Volle Frauenhäuser und vermehrte Hilferufe deutschlandweit
Costeckis Zahlenmaterial deckt sich mit deutschlandweiten Erkenntnissen. So teilt das Bundesministerium für Frauen mit, dass das Hilfetelefon „Gewalt gegen Frauen“ im Jahr 2020 51.407 Beratungen durchführte, was einem Anstieg von 15 Prozent im Vergleich zu 2019 entspricht. Dabei seien die Anfragen zu häuslicher Gewalt überproportional gestiegen. „Die Frauenhäuser waren voll“, berichtet auch Britta Costecki, „es mussten sogar zusätzliche Notunterkünfte gefunden werden.“ Die Zahlen in der Polizeistatistik mögen nicht durch die Decke gegangen sein, konstatiert sie, „aber die Mitarbeiterinnen in den Einrichtungen sagen etwas anderes.“ Die einzige Erklärung für sie: Die Fälle sind – noch – nicht sichtbar, schließlich sei in den ganz schlimmen Phasen der Pandemie „die soziale Kontrolle absolut zusammengebrochen“.

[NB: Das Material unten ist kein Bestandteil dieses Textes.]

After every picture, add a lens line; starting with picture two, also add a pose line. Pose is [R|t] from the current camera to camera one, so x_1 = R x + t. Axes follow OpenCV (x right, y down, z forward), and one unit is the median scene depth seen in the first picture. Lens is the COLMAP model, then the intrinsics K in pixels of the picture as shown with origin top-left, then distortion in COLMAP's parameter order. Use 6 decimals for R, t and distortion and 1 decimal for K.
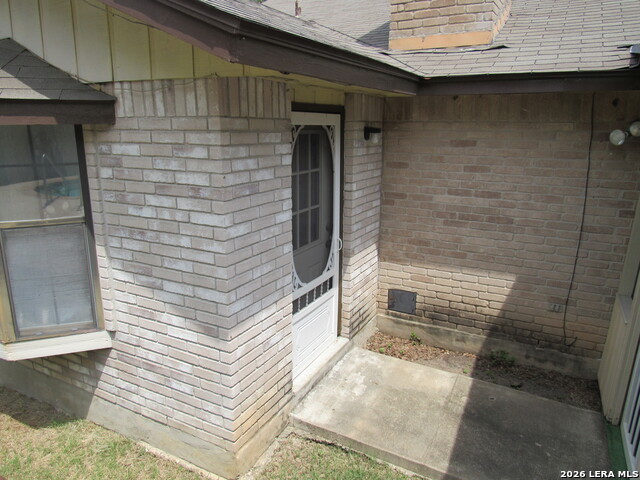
lens RADIAL K [[459.7, 0, 317.5], [0, 459.7, 241.3], [0, 0, 1]] dist [-0.026204, 0.013575]
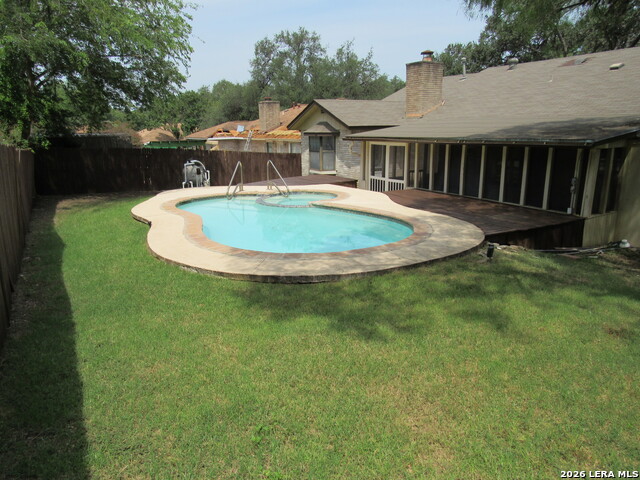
lens RADIAL K [[459.7, 0, 320.6], [0, 459.7, 241.9], [0, 0, 1]] dist [-0.026204, 0.013575]
pose [[0.857787, 0.110934, -0.501891, 2.367074], [-0.110620, 0.993394, 0.030510, 0.919061], [0.501960, 0.029348, 0.864393, -4.058707]]
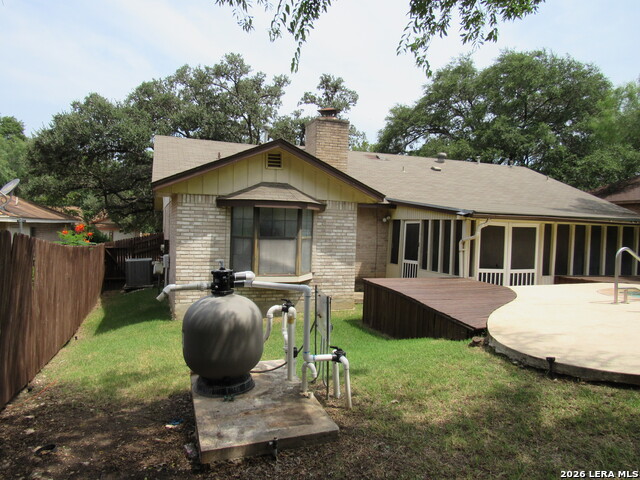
lens RADIAL K [[459.7, 0, 321.1], [0, 459.7, 240.6], [0, 0, 1]] dist [-0.026204, 0.013575]
pose [[0.667742, -0.001475, 0.744391, -2.741008], [0.157888, 0.977526, -0.139694, 0.422459], [-0.727456, 0.210810, 0.652968, -1.167096]]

In der größten Not, während der Shutdowns und Lockdowns, seien sie deshalb auch an Apotheken herangetreten, als einen der wenigen noch öffentlichen Räume, und hätten dort sensibilisiert für Fälle, die auf häusliche Gewalt deuten könnten. Costecki: „Wer mit einer Verletzung nicht zum Arzt gehen möchte, der geht erstmal in die Apotheke, zur Selbstversorgung.“ Auch mit der Polizei, insbesondere bei der Sensibilisierung neuer Kräfte, stehe die Frauenberatungsstelle in engem Kontakt.

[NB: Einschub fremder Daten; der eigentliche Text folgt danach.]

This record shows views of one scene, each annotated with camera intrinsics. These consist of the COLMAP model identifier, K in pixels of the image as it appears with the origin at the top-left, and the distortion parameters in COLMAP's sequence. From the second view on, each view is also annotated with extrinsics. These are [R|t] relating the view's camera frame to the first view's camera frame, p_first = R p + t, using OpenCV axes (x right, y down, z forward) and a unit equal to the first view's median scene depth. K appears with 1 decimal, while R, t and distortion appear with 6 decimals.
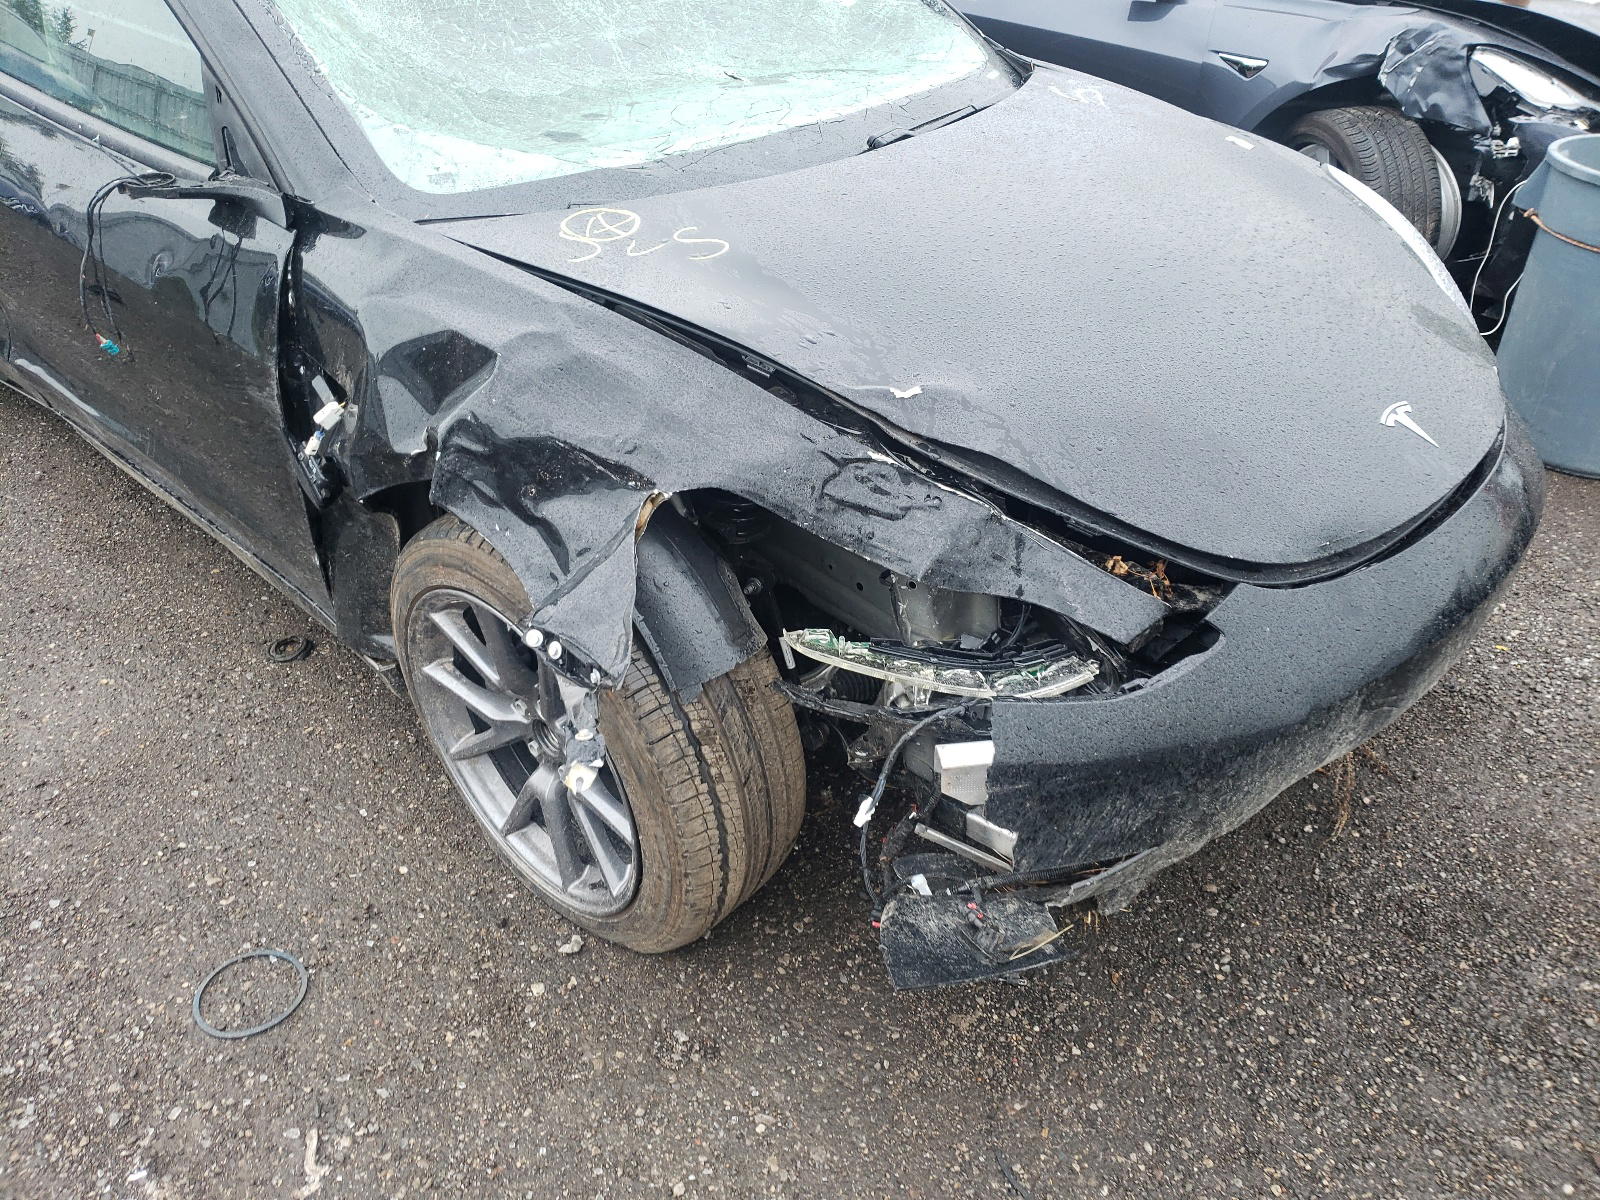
lens RADIAL K [[1329.7, 0, 800.0], [0, 1329.7, 600.0], [0, 0, 1]] dist [0.018899, -0.007403]
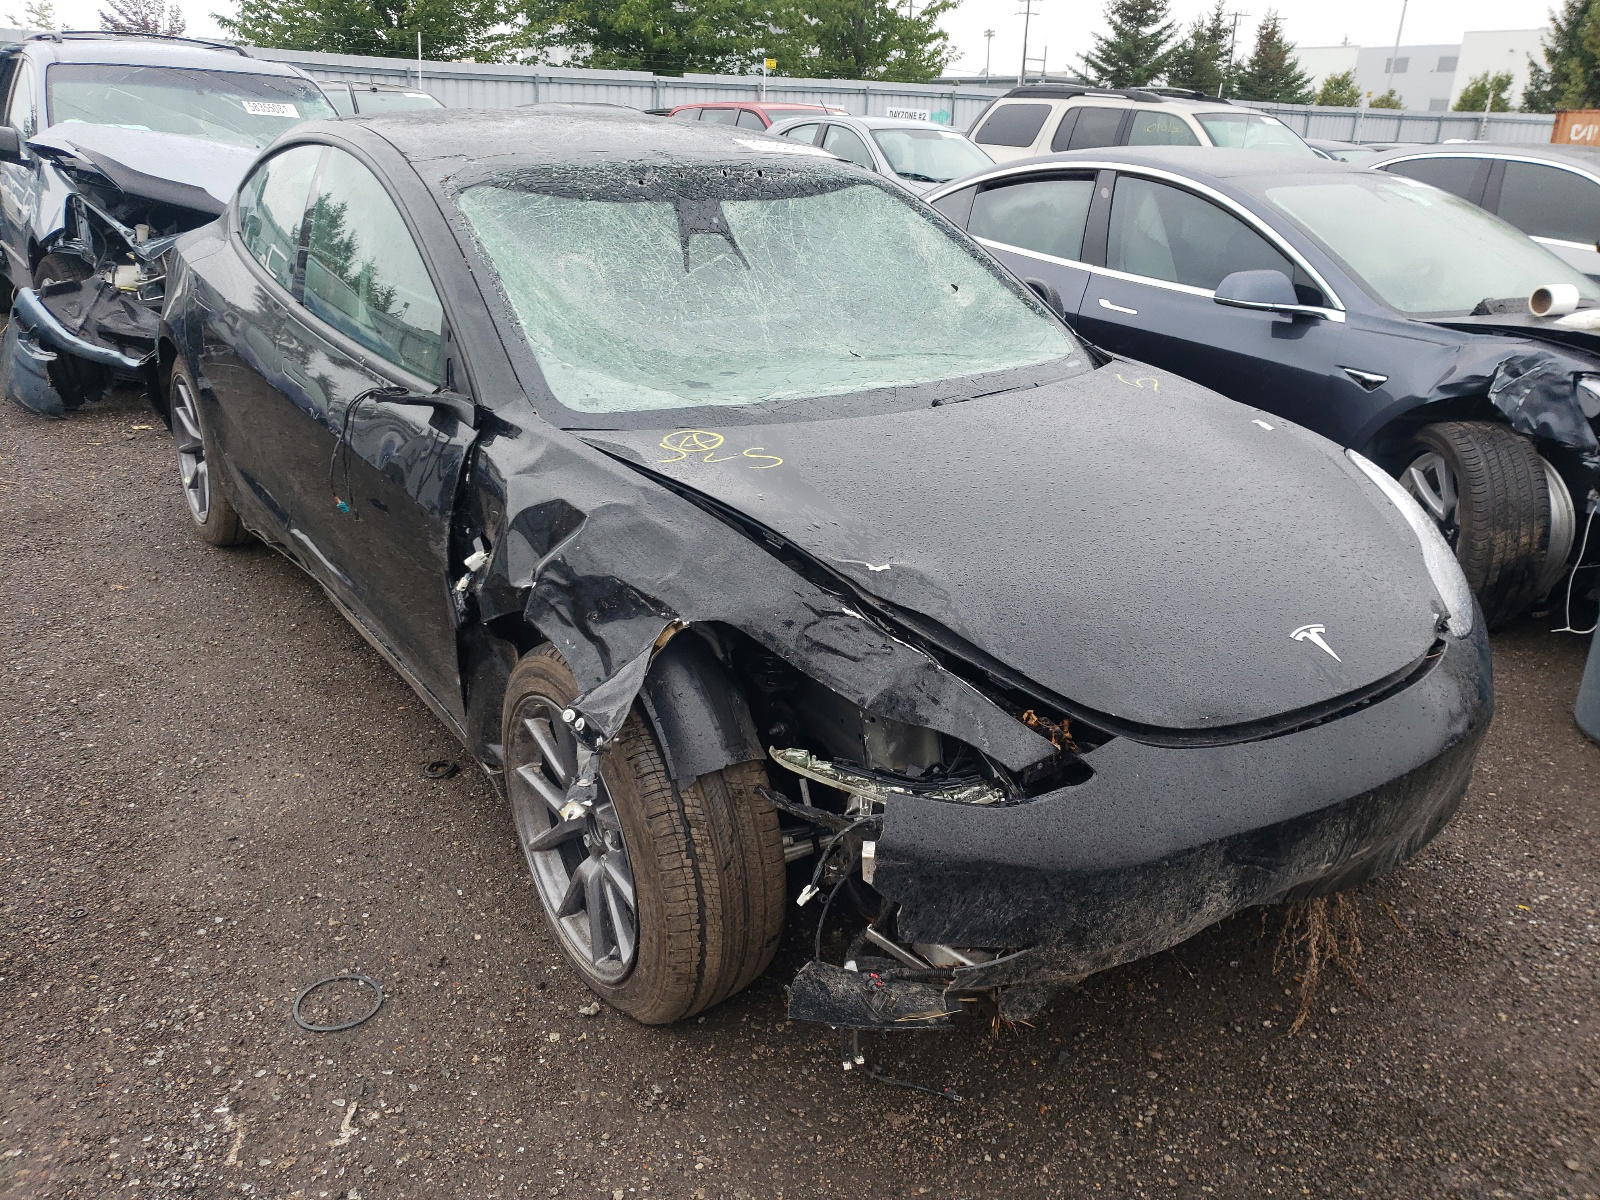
lens RADIAL K [[1394.4, 0, 800.0], [0, 1394.4, 600.0], [0, 0, 1]] dist [0.008823, -0.009615]
pose [[0.974670, 0.088781, -0.205273, 0.249149], [-0.132351, 0.968831, -0.209403, 0.146687], [0.180284, 0.231267, 0.956041, -0.264515]]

Kaum Angebote in der Region für die Arbeit mit Tätern
Die Pandemie mag überwunden werden, die Gewalt gegen Frauen wird es auch danach noch geben, weshalb Britta Costecki ausdrücklich auf die Bedeutung der Prävention hinweist. Die Arbeit mit jungen Mädchen sei wichtig, auch die mit Jungs in Projekten, die in der Corona-Zeit zum Erliegen gekommen seien. Doch auch die Täterarbeit müsse angegangen werden, „das Aufarbeiten der Gewaltausübung“, sagt Costecki. In der Region seien Angebote rar gesät, weshalb die Gleichstellungsstelle sich beim Land NRW als möglicher Kooperationspartner in Stellung gebracht hätte. „Wir haben auch schon einen Träger, mit dem wir das machen würden“, sagt Costecki, möchte diesen jedoch noch nicht nennen, bevor die Finanzierung zugesichert wurde.
Und die Planungen gehen noch einen Schritt weiter. Neben Angeboten für verurteilte Täter soll es auch Kurse in Oberhausen geben für Männer, die gar nicht erst gewalttätig geworden sind. Für jene, die merken, dass sie davon betroffen sind und etwas dagegen unternehmen wollen. „Mit denen müssen wir arbeiten“, sagt Britta Costecki, „um Gewaltsituationen erst gar nicht aufkommen zu lassen.“ Doch sie macht sich keine Illusionen: Ohne Geld vom Land müssten dies kühne Pläne bleiben.